NYS has a copy of the letter and has denied my claim for unemployment.
Someone from the NYS office called and questioned me and had a real attitude about my answers and I have now been denied. I am planning to appeal, but I'm wondering about how to approach this, I did leave the job as I had another job with better benefits, but also because I was in grad school and had to do my work.
It was ridiculous for me to drive an hour in an opposite direction to work 3 hours and leave and go to school, and then do my job there as well, and then go home and try to do homework. I was working 12-14 hour
days between the two jobs, in NYS you count days worked not hours, so I was working the two jobs on the same days to optimize the unemployment.
I may have been ridiculous, but this resignation letter ...
"So, I gave the 1st part time job notice that I was leaving, and gave the reason as "The demands of graduate school are just too much to continue doing everything."

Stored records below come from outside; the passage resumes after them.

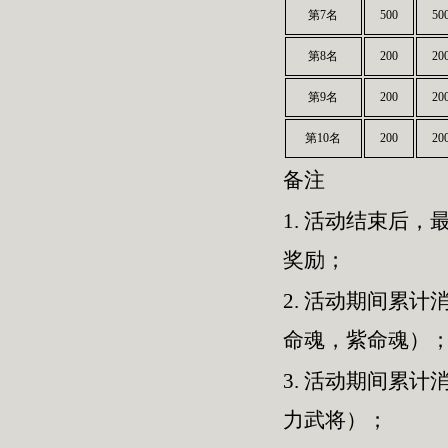
第7名
500
50
第8名
200
20
第9名
200
20
第10名
200
20
备注
1.
活动结束后，最
奖励；
2.
活动期间累计消
命魂，紫命魂）
3.
活动期间累计消
力武将）；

Is the reason you were denied.NY Unemployment Benefits Interpretation Index.
You might try to find a different focus for the leaving here. Generally, the rule is that if someone gives the unemployment department various reasons for quitting and all, but one would be disqualifying, then they are supposed to focus on the one that has potential. In you're case I think the problem may be that all the work is part-time work and the general rule of thumb is that people collecting benefits should make themselves available for full-time work unless a state has a part-time workers provision or precedent has been set that allows the circumstances to be "interpreted" on an individual basis .. such as if the person has a long history of only part-time work.
You have the additional problem of a resignation that says you're quitting due to the demands of grad school. That's a big uh-oh
because it is the separation from the "last" employment that decides the future of continuing benefits.